(Your goal)
An exact reproduction of all the data is needed, with no images in it.

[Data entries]
● ● ● ●

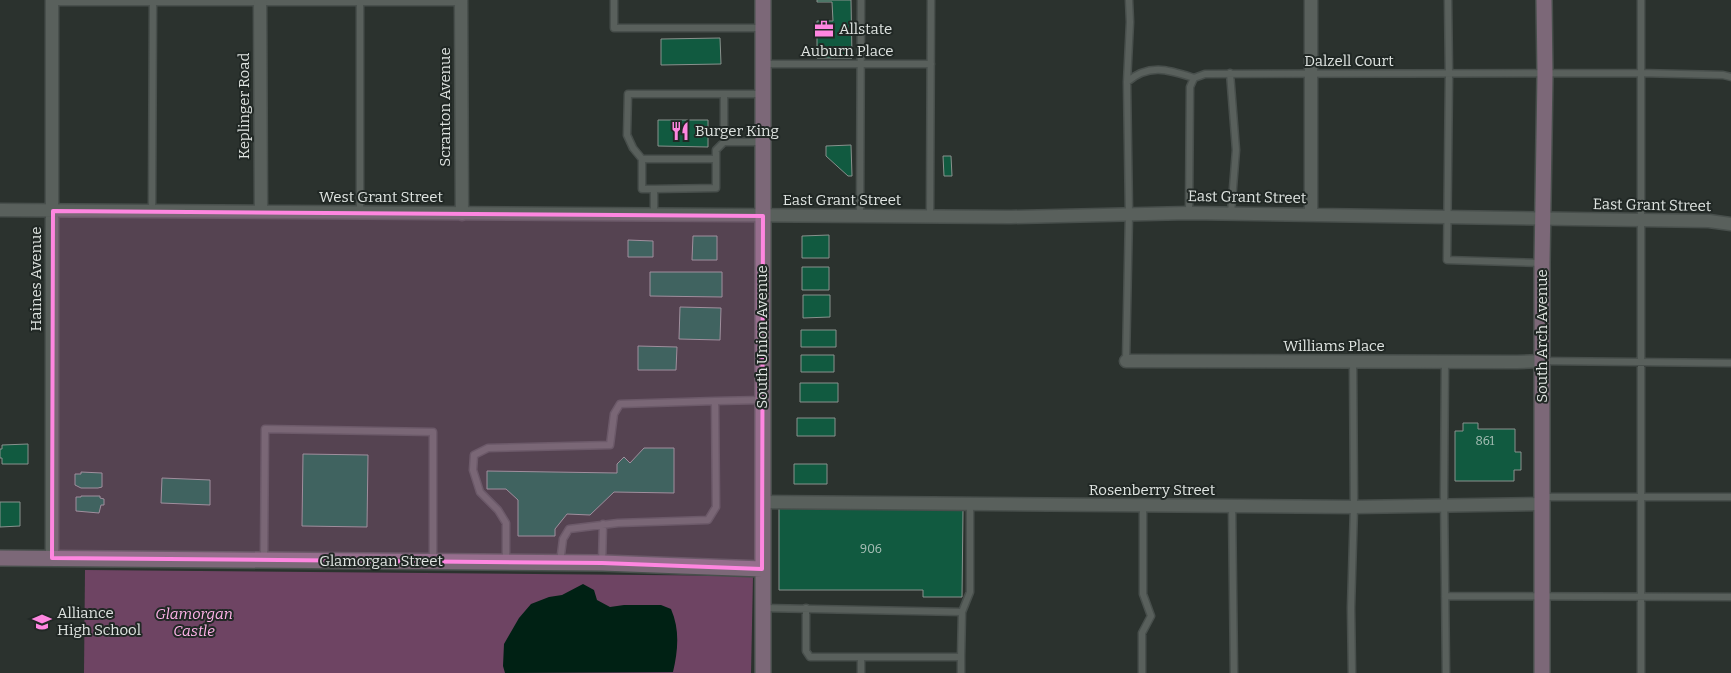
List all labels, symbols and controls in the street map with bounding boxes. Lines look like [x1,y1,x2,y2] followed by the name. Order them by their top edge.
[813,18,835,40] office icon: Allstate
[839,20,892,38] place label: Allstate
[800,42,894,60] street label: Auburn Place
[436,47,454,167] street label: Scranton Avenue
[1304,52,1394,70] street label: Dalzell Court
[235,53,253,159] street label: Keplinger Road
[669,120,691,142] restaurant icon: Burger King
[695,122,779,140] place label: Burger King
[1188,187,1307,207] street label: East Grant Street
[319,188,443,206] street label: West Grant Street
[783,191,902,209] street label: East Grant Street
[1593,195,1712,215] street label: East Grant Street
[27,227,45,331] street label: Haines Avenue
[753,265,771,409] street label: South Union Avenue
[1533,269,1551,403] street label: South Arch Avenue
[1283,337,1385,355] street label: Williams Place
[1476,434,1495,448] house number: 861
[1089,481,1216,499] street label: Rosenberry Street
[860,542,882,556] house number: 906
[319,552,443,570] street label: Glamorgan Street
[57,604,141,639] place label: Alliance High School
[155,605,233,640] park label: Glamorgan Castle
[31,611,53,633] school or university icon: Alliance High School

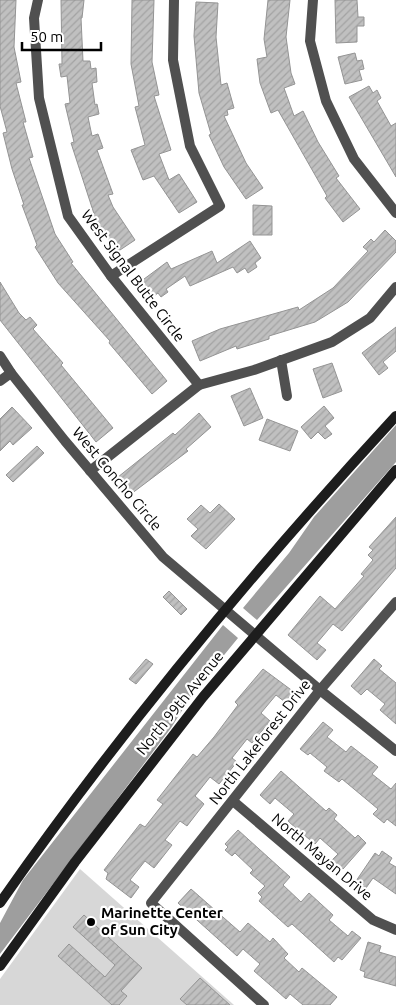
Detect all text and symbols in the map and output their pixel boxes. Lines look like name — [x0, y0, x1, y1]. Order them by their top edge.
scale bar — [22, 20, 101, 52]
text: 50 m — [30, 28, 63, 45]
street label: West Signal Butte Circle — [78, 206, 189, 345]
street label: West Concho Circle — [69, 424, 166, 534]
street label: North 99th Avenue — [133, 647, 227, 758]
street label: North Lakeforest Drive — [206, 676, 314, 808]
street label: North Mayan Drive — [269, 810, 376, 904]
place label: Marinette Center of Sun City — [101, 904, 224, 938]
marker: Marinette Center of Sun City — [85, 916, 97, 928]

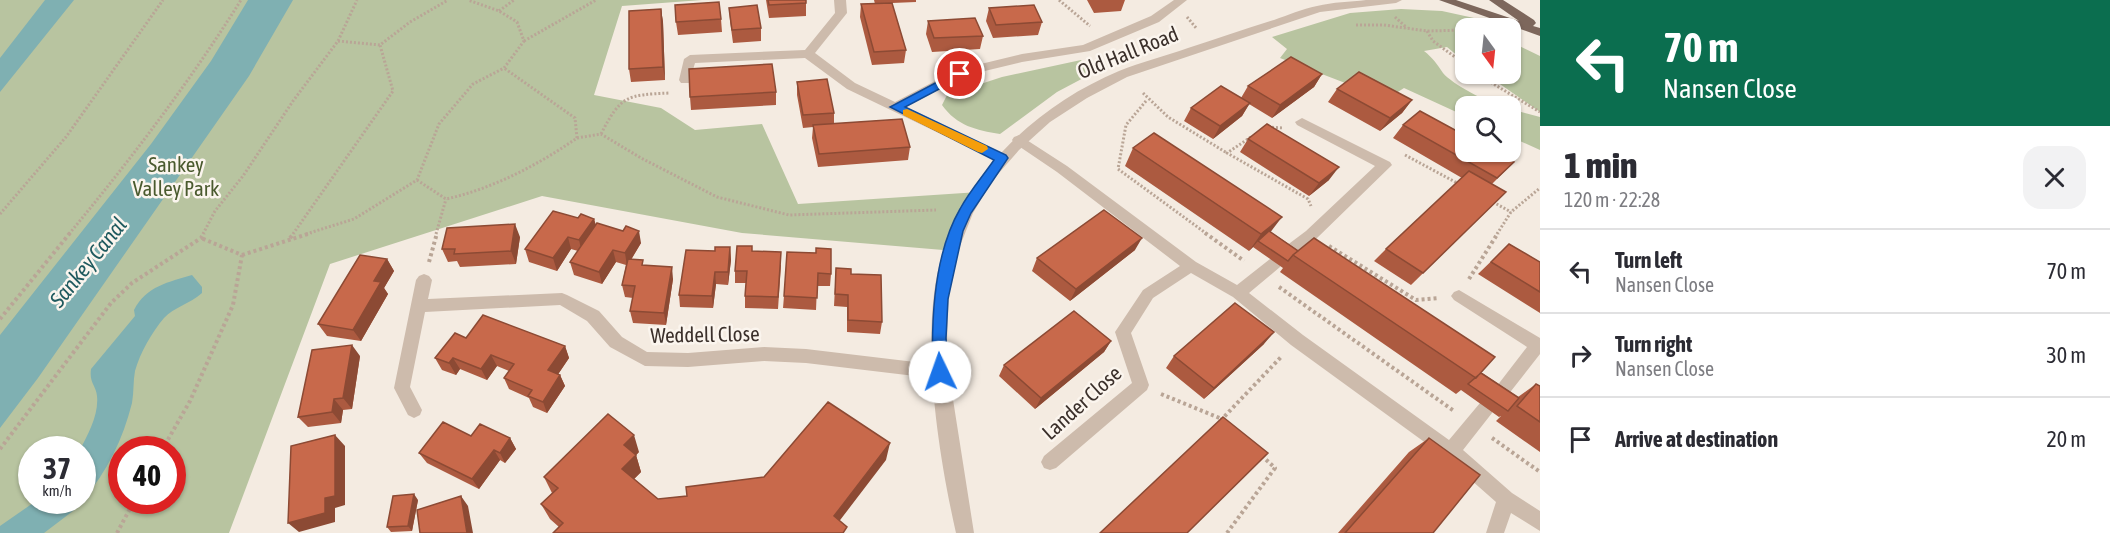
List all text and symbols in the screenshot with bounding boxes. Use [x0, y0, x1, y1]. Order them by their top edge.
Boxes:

● ● ● ●

(Solution to the exercise)
List all labels, symbols and controls in the street map with bounding boxes. Lines look like [x1,y1,x2,y2] followed by the name. Order them by their top edge.
[813,18,835,40] office icon: Allstate
[839,20,892,38] place label: Allstate
[800,42,894,60] street label: Auburn Place
[436,47,454,167] street label: Scranton Avenue
[1304,52,1394,70] street label: Dalzell Court
[235,53,253,159] street label: Keplinger Road
[669,120,691,142] restaurant icon: Burger King
[695,122,779,140] place label: Burger King
[1188,187,1307,207] street label: East Grant Street
[319,188,443,206] street label: West Grant Street
[783,191,902,209] street label: East Grant Street
[1593,195,1712,215] street label: East Grant Street
[27,227,45,331] street label: Haines Avenue
[753,265,771,409] street label: South Union Avenue
[1533,269,1551,403] street label: South Arch Avenue
[1283,337,1385,355] street label: Williams Place
[1476,434,1495,448] house number: 861
[1089,481,1216,499] street label: Rosenberry Street
[860,542,882,556] house number: 906
[319,552,443,570] street label: Glamorgan Street
[57,604,141,639] place label: Alliance High School
[155,605,233,640] park label: Glamorgan Castle
[31,611,53,633] school or university icon: Alliance High School

Detect all text and symbols in the map and output their pixel boxes. Lines look like name — [x0, y0, x1, y1]. Order them by their top edge.
scale bar — [22, 20, 101, 52]
text: 50 m — [30, 28, 63, 45]
street label: West Signal Butte Circle — [78, 206, 189, 345]
street label: West Concho Circle — [69, 424, 166, 534]
street label: North 99th Avenue — [133, 647, 227, 758]
street label: North Lakeforest Drive — [206, 676, 314, 808]
street label: North Mayan Drive — [269, 810, 376, 904]
place label: Marinette Center of Sun City — [101, 904, 224, 938]
marker: Marinette Center of Sun City — [85, 916, 97, 928]

List all text and symbols in the screenshot with bounding boxes. Use [x0, y0, x1, y1]. Order them by their top edge.
Boxes:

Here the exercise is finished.